Goddesses are, by and large, credited with being nimble, smart, subtle, and compassionate. But we took our worse qualities and projected them to create an Old Testament-like God and then we use “His” decrees and actions as excuses for us to behave badly in the world. Being judgmental for starters. Followed by being rigid, inflexible, and lacking nuance.

We absolutely needed the Son of God. I personally believe there was an amazing human being (or two, or a man and woman) who lived a couple thousand years ago, and I believe He/They shook up the status quo and probably got themselves murdered for it. (Talk about the father killing the upstart son!)

We need the Son of God because we need a focus of worship for our good qualities. (Yes, you can read that sentence twice if you wish.).

We also need the embracing mother of the Son of God. She has had a softening influence, even as her status is still not equal to that of the men.

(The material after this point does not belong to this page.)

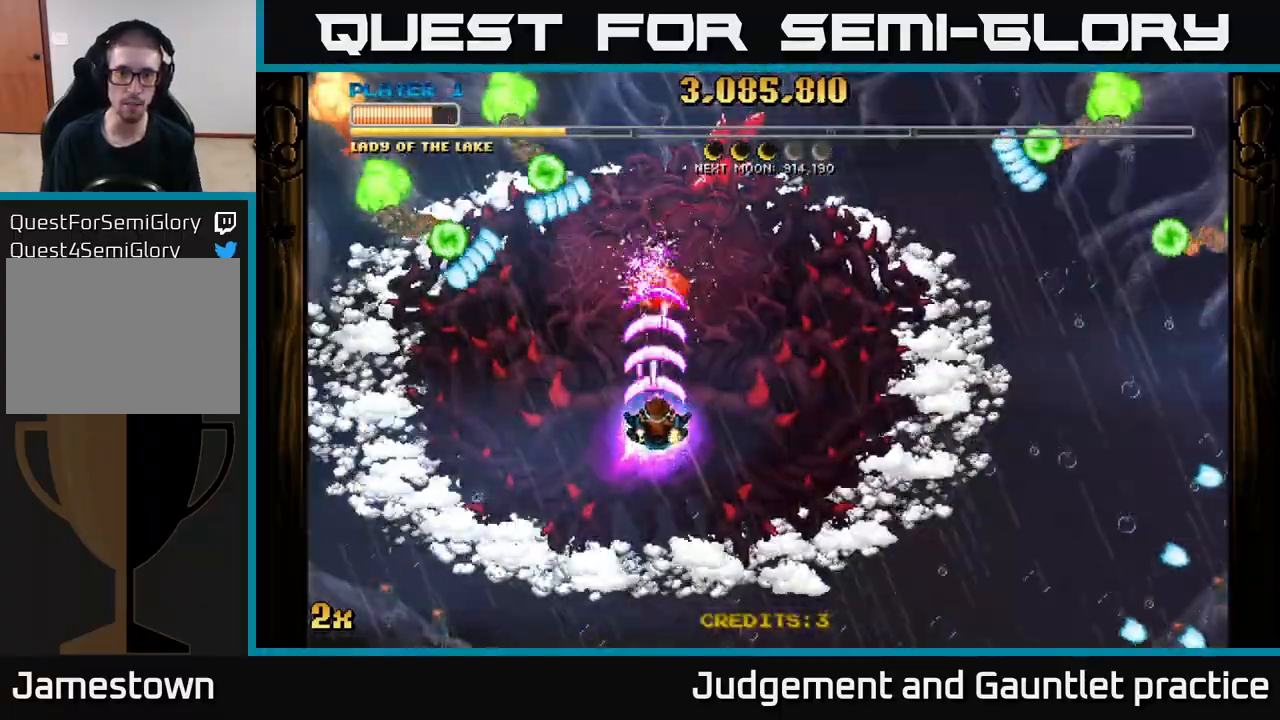
{"buttons": ["A"], "left_stick": "down-left", "events": [[17, "left_stick", "down-right"], [100, "left_stick", "right"], [250, "left_stick", "down"], [300, "left_stick", "down-left"]]}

We need the New Testament of forgiveness and tending the poor, and turning the other cheek, because those qualities are in us too. And if I had to guess, I would say this “savior” had at least one mighty mystical experience that transformed his daily mundanity into enlightenment beyond the physical, time and space, and that made everything clear and manageable, even death. And he saw It was love. Vengeance had no place in it.

I believe He, and others including Buddha & Co., grasped that Yahweh of the Old Testament was a straw man made out of humans’ craving to know where we come from, where we are going, and what we are to do in-between – an Uber being that transformed our fears into all-mighty power, our insecurities into commandments, and our confusion into management skills. No matter how bad they are, we like to think someone is in charge.

Even now we make movies based on myths, and “Noah” does nothing if not deal in myths, complete with lava-covered angels fighting, as huge Transformers, the evil people trying to get on the ark before the deluge. Murder and mayhem.

We make such movies because we are afraid of what’s happening in our world and we want to picture ourselves as God’s favored children, the ones who will survive.

How strange that we want lives of beauty and joy but still worship at the alters of war, violence, and fear. Because Yahweh needed a wife, Noah needed an ark, and we need to be very careful about our actions. Are we acting in line with our inner Old Testament God or our core being of New Testament love? Are we vengeance or truth and light?